There, the trailer was tested for leaks of dangerous fumes and the whole vehicle underwent an X-ray in an enclosure that might be mistaken for an oversized car wash were it not for warning signs about high radiation.
“I’ll have to stay an hour,” Martac, who was born in Romania, said as he waited for the trailer to be aired out by a big fan after excessive fumes were detected. “It’s part of the job.” Two hours later, he and his truck were still stuck in the compound as a Belgian border agent cut open individual packages to check the precise contents: foam targets for archery.
As at most ports in Europe, customs authorities at Zeebrugge don’t inspect all cargo from non-EU countries, instead using a “risk-analysis” system that samples shipments. This approach covers roughly 1.5 percent of non-EU cargo at Zeebrugge, according to Francis Adyns, spokesman at the Belgian Finance Ministry, which oversees the country’s harbor inspections.
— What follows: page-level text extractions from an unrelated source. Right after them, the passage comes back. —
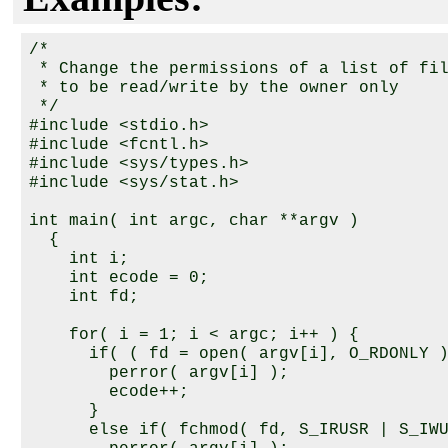
/*

 * Change the permissions of a list of fil
 * to be read/write by the owner only

 */

#include <stdio.h>

#include <fcntl.h>

#include <sys/types.h>

#include <sys/stat.h>

int main( int argc, char **argv )

  {

    int i;

    int ecode = 0;

    int fd;

    for( i = 1; i < argc; i++ ) {

      if( ( fd = open( argv[i], O_RDONLY )
        perror( argv[i] );

        ecode++;

      }

      else if( fchmod( fd, S_IRUSR | S_IWU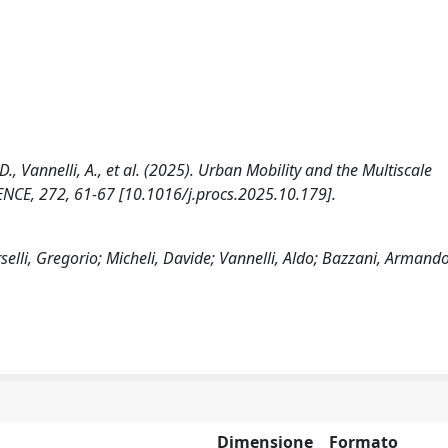
, D., Vannelli, A., et al. (2025). Urban Mobility and the Multiscale
CE, 272, 61-67 [10.1016/j.procs.2025.10.179].
selli, Gregorio; Micheli, Davide; Vannelli, Aldo; Bazzani, Armand
Dimensione
Formato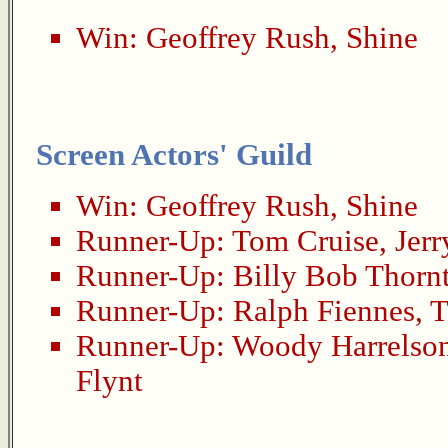
Win:
Geoffrey Rush
,
Shine
Screen Actors' Guild
Win:
Geoffrey Rush
,
Shine
Runner-Up:
Tom Cruise
,
Jer
Runner-Up:
Billy Bob Thorn
Runner-Up:
Ralph Fiennes
,
T
Runner-Up:
Woody Harrelso
Flynt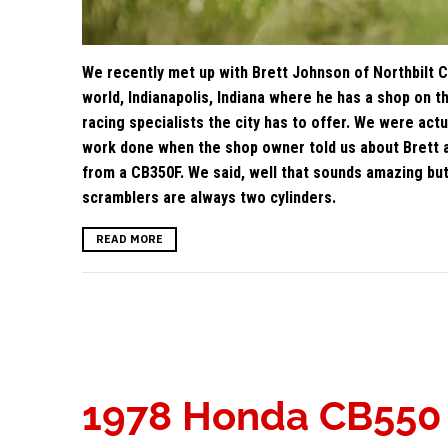
We recently met up with Brett Johnson of Northbilt C
world,
Indianapolis
,
Indiana
where he has a shop on t
racing specialists the city has to offer. We were act
work done when the shop owner told us about Brett an
from a CB350F. We said, well that sounds amazing but
scramblers are always two cylinders.
READ MORE
1978 Honda CB550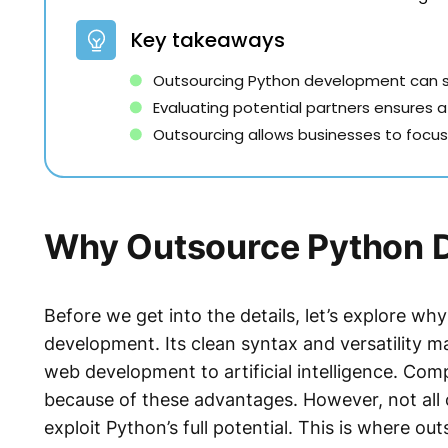
Key takeaways
Outsourcing Python development can sa
Evaluating potential partners ensures 
Outsourcing allows businesses to focus o
Why Outsource Python 
Before we get into the details, let’s explore wh
development. Its clean syntax and versatility ma
web development to artificial intelligence. Com
because of these advantages. However, not all
exploit Python’s full potential. This is where 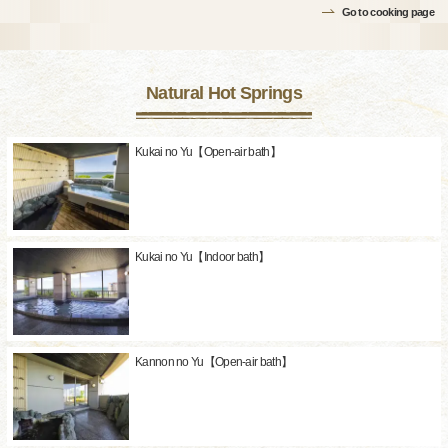
Go to cooking page
Natural Hot Springs
Kukai no Yu【Open-air bath】
Kukai no Yu【Indoor bath】
Kannon no Yu【Open-air bath】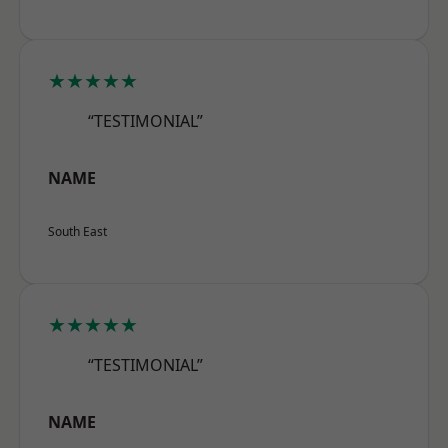
★★★★★
“TESTIMONIAL”
NAME
South East
★★★★★
“TESTIMONIAL”
NAME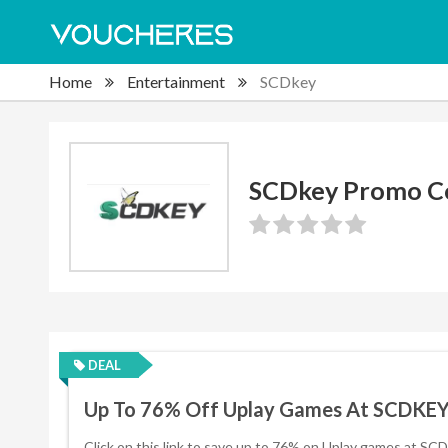
Home
Entertainment
SCDkey
SCDkey Promo C
DEAL
Up To 76% Off Uplay Games At SCDKE
Click on this link to save up to 76% on Uplay games at SC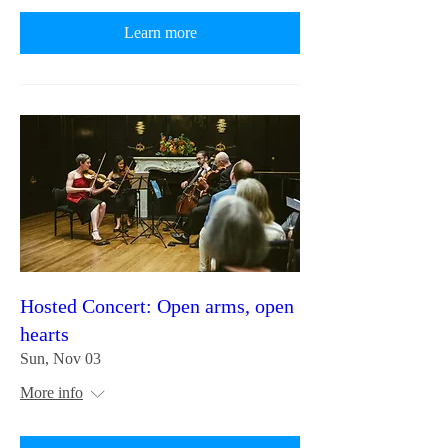
Learn more
Hosted Concert: Open arms, open
hearts
Sun, Nov 03
More info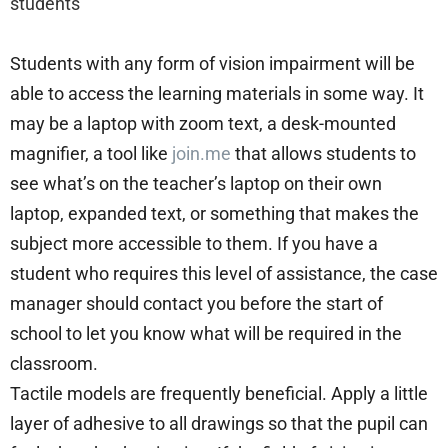
students
Students with any form of vision impairment will be
able to access the learning materials in some way. It
may be a laptop with zoom text, a desk-mounted
magnifier, a tool like
join.me
that allows students to
see what’s on the teacher’s laptop on their own
laptop, expanded text, or something that makes the
subject more accessible to them. If you have a
student who requires this level of assistance, the case
manager should contact you before the start of
school to let you know what will be required in the
classroom.
Tactile models are frequently beneficial. Apply a little
layer of adhesive to all drawings so that the pupil can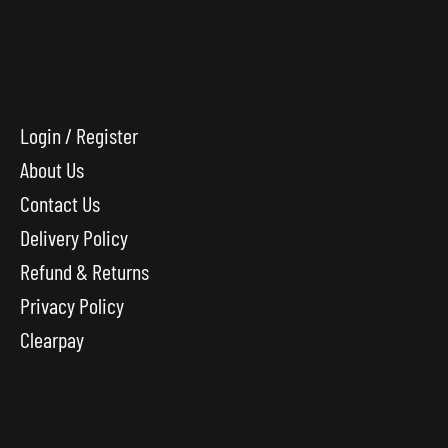
Login / Register
About Us
Contact Us
Delivery Policy
Refund & Returns
Privacy Policy
Clearpay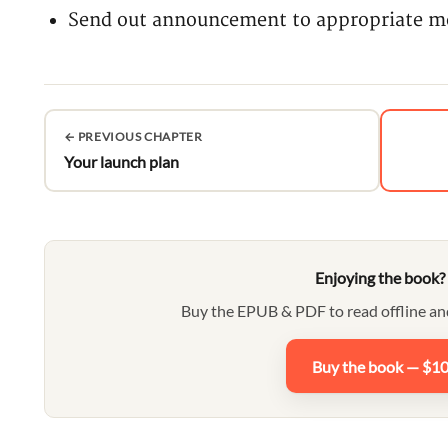
Send out announcement to appropriate me
← PREVIOUS CHAPTER
Your launch plan
Enjoying the book?
Buy the EPUB & PDF to read offline an
Buy the book — $1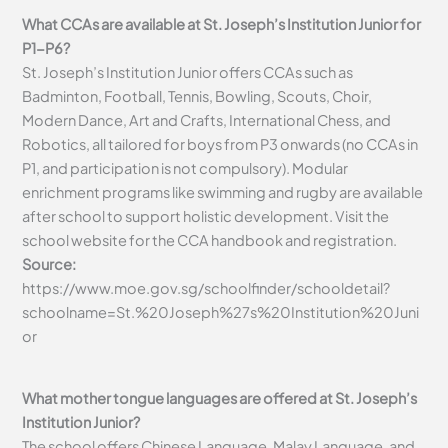
What CCAs are available at St. Joseph’s Institution Junior for
P1-P6?
St. Joseph’s Institution Junior offers CCAs such as
Badminton, Football, Tennis, Bowling, Scouts, Choir,
Modern Dance, Art and Crafts, International Chess, and
Robotics, all tailored for boys from P3 onwards (no CCAs in
P1, and participation is not compulsory). Modular
enrichment programs like swimming and rugby are available
after school to support holistic development. Visit the
school website for the CCA handbook and registration.
Source:
https://www.moe.gov.sg/schoolfinder/schooldetail?
schoolname=St.%20Joseph%27s%20Institution%20Juni
or
What mother tongue languages are offered at St. Joseph’s
Institution Junior?
The school offers Chinese Language, Malay Language, and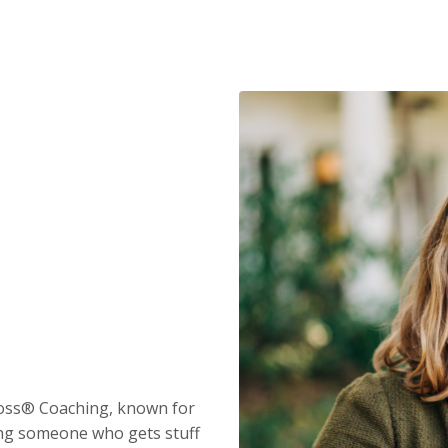
Boss® Coaching, known for
eing someone who gets stuff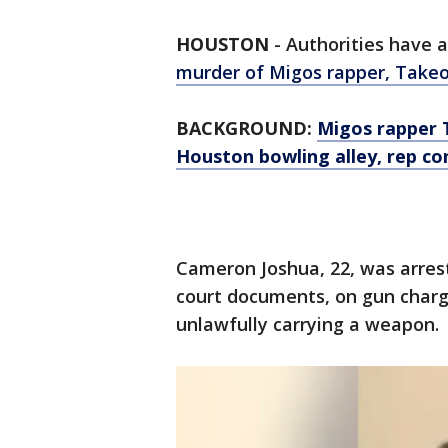
HOUSTON
-
Authorities have 
murder of Migos rapper, Take
BACKGROUND:
Migos rapper 
Houston bowling alley, rep co
Cameron Joshua, 22, was arres
court documents, on gun charge
unlawfully carrying a weapon.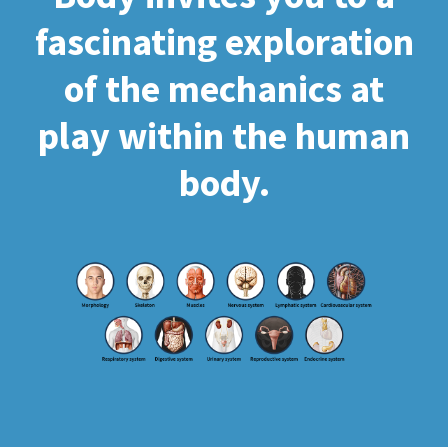
fascinating exploration
of the mechanics at
play within the human
body.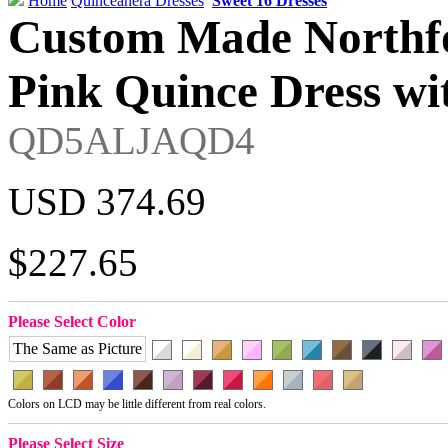
Home
Quinceanera Dresses
Sweet 16 Dresses
Custom Made Northfo
Pink Quince Dress wi
QD5ALJAQD4
USD 374.69
$227.65
Please Select Color
The Same as Picture
Colors on LCD may be little different from real colors.
Please Select Size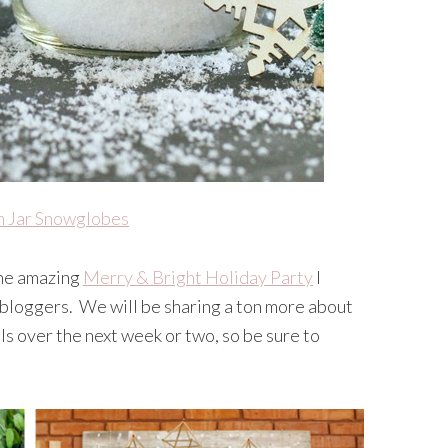
 Jar Snowglobes
the amazing
Merry & Bright Holiday Party
I
 bloggers. We will be sharing a ton more about
ls over the next week or two, so be sure to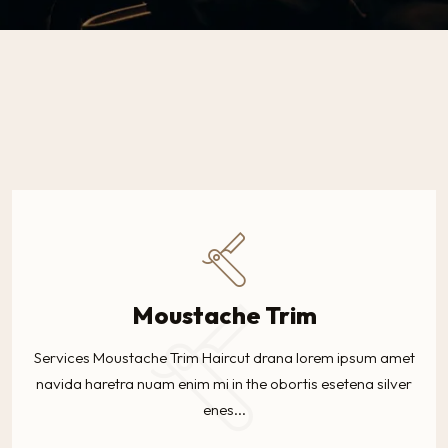
Moustache Trim
Services Moustache Trim Haircut drana lorem ipsum amet
navida haretra nuam enim mi in the obortis esetena silver
enes...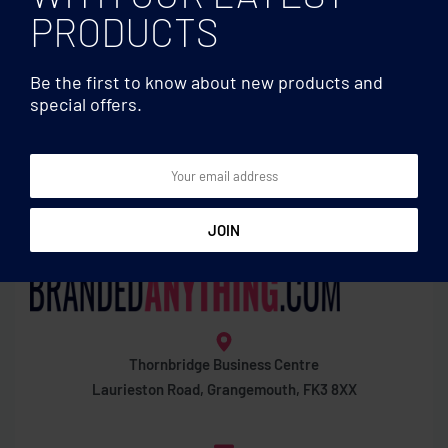
PRODUCTS
Be the first to know about new products and
special offers.
Cutting boards
Cutting boards
Marble/ bamboo serving
Acacia wood cutting board
board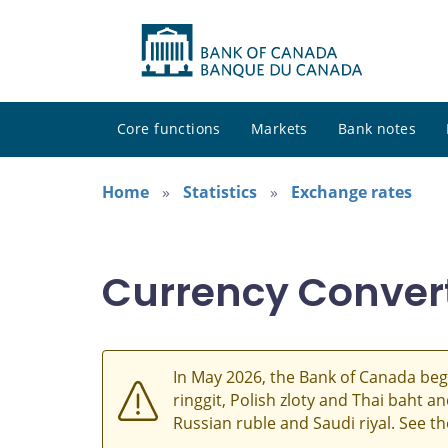
Core functions
Markets
Bank notes
Home
Statistics
Exchange rates
Currency Conver
In May 2026, the Bank of Canada beg
ringgit, Polish zloty and Thai baht 
Russian ruble and Saudi riyal. See t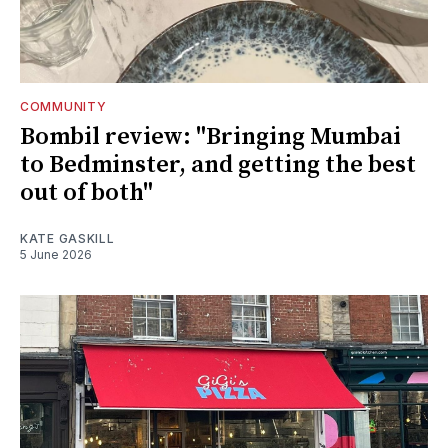
COMMUNITY
Bombil review: "Bringing Mumbai
to Bedminster, and getting the best
out of both"
KATE GASKILL
5 June 2026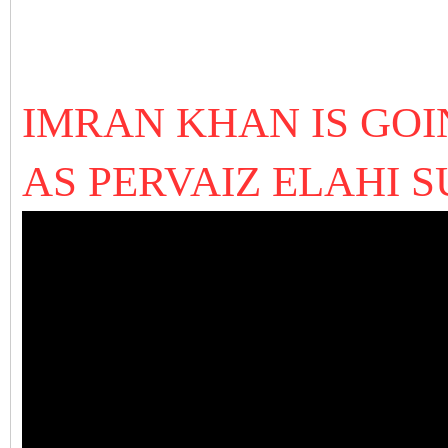
IMRAN KHAN IS GOI
AS PERVAIZ ELAHI 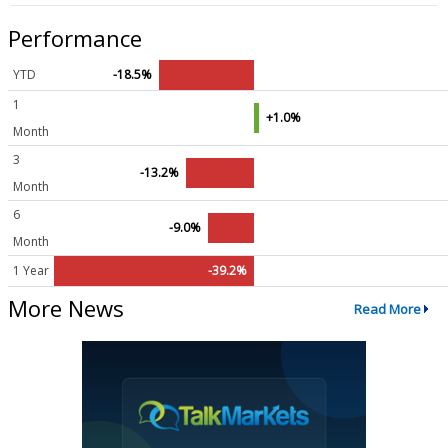
Performance
YTD
-18.5%
1
+1.0%
Month
3
-13.2%
Month
6
-9.0%
Month
1 Year
-39.2%
More News
Read More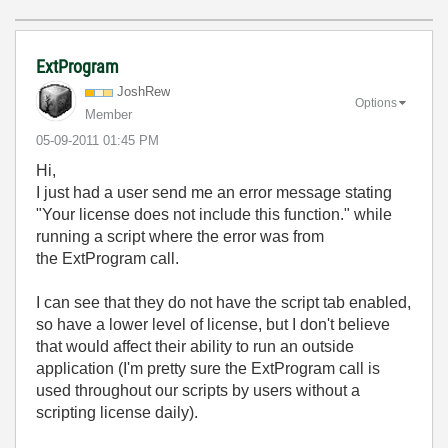
ExtProgram
JoshRew
Options
Member
‎05-09-2011
01:45 PM
Hi,
I just had a user send me an error message stating
"Your license does not include this function." while
running a script where the error was from
the ExtProgram call.
I can see that they do not have the script tab enabled,
so have a lower level of license, but I don't believe
that would affect their ability to run an outside
application (I'm pretty sure the ExtProgram call is
used throughout our scripts by users without a
scripting license daily).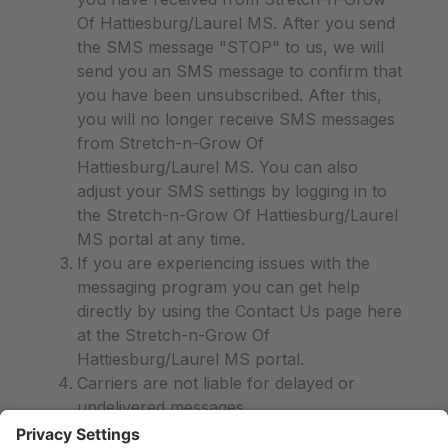
Of Hattiesburg/Laurel MS. After you send
the SMS message "STOP" to us, we will
send you an SMS message to confirm that
you have been unsubscribed. After this,
you will no longer receive SMS messages
from Stretch-n-Grow Of
Hattiesburg/Laurel MS. You can also
adjust your SMS settings by logging in to
the Stretch-n-Grow Of Hattiesburg/Laurel
MS portal at any time.
If you are experiencing issues with the
messaging program you can get help
directly by using the Contact Us page here
at the Stretch-n-Grow Of
Hattiesburg/Laurel MS portal.
Carriers are not liable for delayed or
undelivered messages
As always, message and data rates may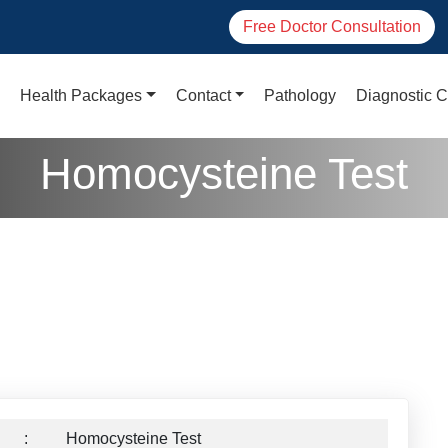
Free Doctor Consultation
Health Packages
Contact
Pathology
Diagnostic C
Homocysteine Test
:
Homocysteine Test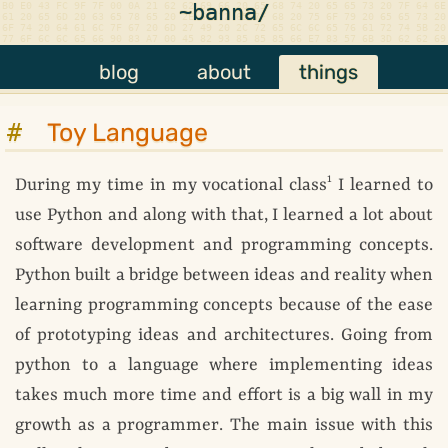
~banna/
blog
about
things
Toy Language
1
During my time in my vocational class
I learned to
use Python and along with that, I learned a lot about
software development and programming concepts.
Python built a bridge between ideas and reality when
learning programming concepts because of the ease
of prototyping ideas and architectures. Going from
python to a language where implementing ideas
takes much more time and effort is a big wall in my
growth as a programmer. The main issue with this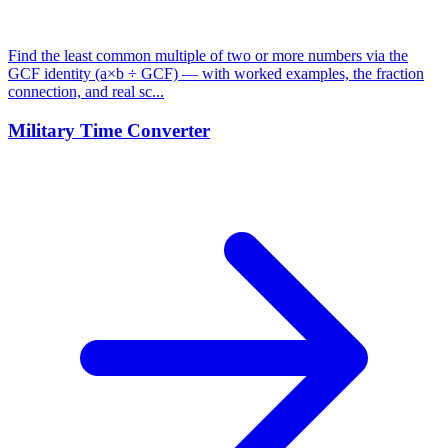
Find the least common multiple of two or more numbers via the
GCF identity (a×b ÷ GCF) — with worked examples, the fraction
connection, and real sc...
Military Time Converter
ECS European Containers NV, which specializes in shipping consumer goods such as mineral water, soft drinks, wines, pampers and pet foods from Zeebrugge to outlets in Britain such as Tesco Plc and Lidl Ltd., says it will face a lot of extra paperwork from the U.K.’s plan to leave the EU customs union.
“You at least will have to announce to the customs what you are transporting in much higher detail than today,” Pieter Balcaen, CEO of ECS, said at the company’s main offices. “Even if a shipment isn’t singled out for inspection, you will still need to provide all the necessary data to do a risk assessment. Now we can say, for instance, it’s foodstuffs or another general cargo classification and get away with it.”
In another section of the port, ECS unit 2XL NV operates a high-tech warehouse in which driverless trucks in near-continuous motion carry pallets of goods bound for Britain to and from a network of conveyor belts and storage locations.
Vanessa Wanquet, a quality coordinator at 2XL, said she is preparing an application for an international standards certificate known as an Authorised Economic Operator. It’s meant to simplify extra controls the company will have to deal with once Britain goes its own way.
“AEO is certainly very important for us considering Brexit,” Wanquet said on the warehouse floor as the driverless trucks stopped and turned in a fashion that vaguely recalled the R2-D2 character from the Star Wars movie series. “Now it’s very easy, very smooth, to ship to the U.K. The certificate will help reduce the additional burdens.”
Coens, the Zeebrugge port chief, said the whole European supply-chain industry is awaiting more clarity on the U.K.’s post-Brexit ties to the EU and he urged the negotiators in London and Brussels to provide answers quickly.
“The most important problem today is that we cannot really start preparing fully,” Coens said. “We want to start as soon as possible.”